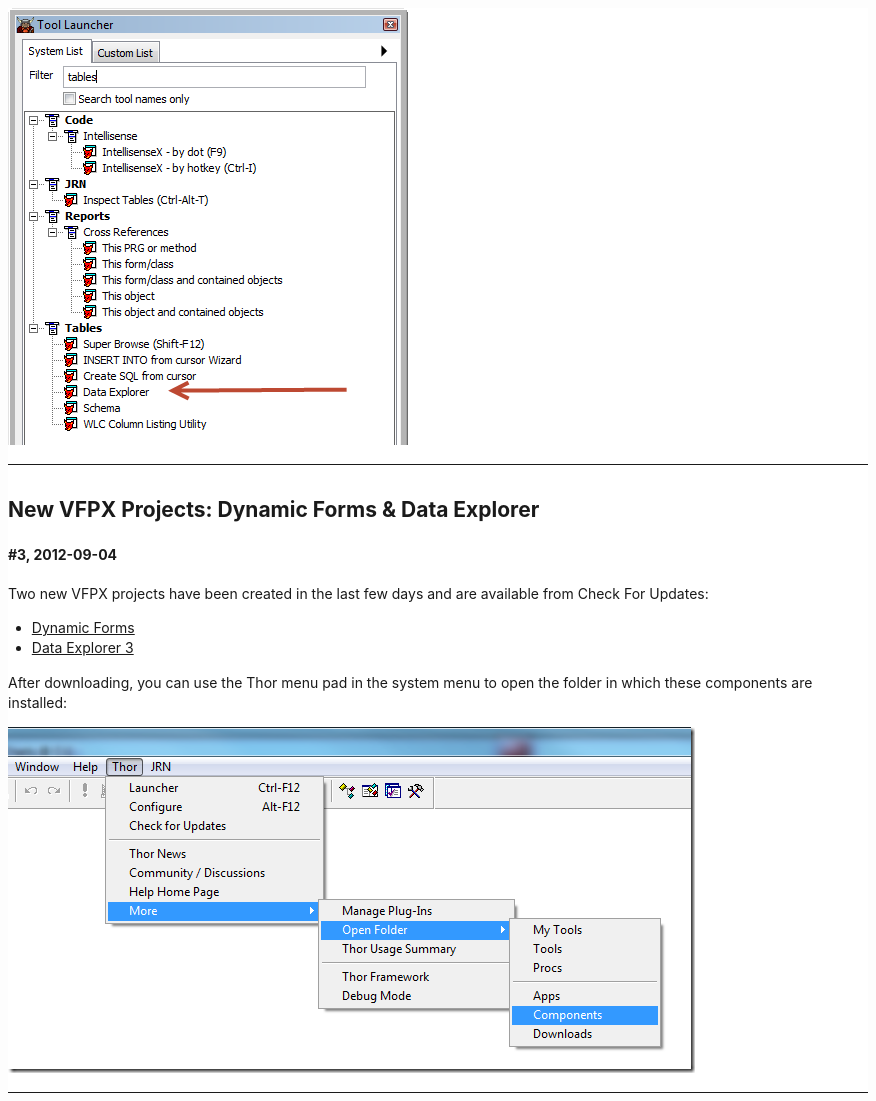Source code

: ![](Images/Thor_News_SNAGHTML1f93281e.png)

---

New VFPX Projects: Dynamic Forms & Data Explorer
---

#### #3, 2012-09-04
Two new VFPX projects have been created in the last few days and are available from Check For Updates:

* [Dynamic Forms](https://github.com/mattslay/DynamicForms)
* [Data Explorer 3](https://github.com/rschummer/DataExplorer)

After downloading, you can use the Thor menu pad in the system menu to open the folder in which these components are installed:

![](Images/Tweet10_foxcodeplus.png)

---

○ ○ ○

### Exercise aim
Set every record down verbatim. No pictures belong in the copy.

### Task answer
Source code

: ![](Images/Thor_News_SNAGHTML1f93281e.png)

---

New VFPX Projects: Dynamic Forms & Data Explorer
---

#### #3, 2012-09-04
Two new VFPX projects have been created in the last few days and are available from Check For Updates:

* [Dynamic Forms](https://github.com/mattslay/DynamicForms)
* [Data Explorer 3](https://github.com/rschummer/DataExplorer)

After downloading, you can use the Thor menu pad in the system menu to open the folder in which these components are installed:

![](Images/Tweet10_foxcodeplus.png)

---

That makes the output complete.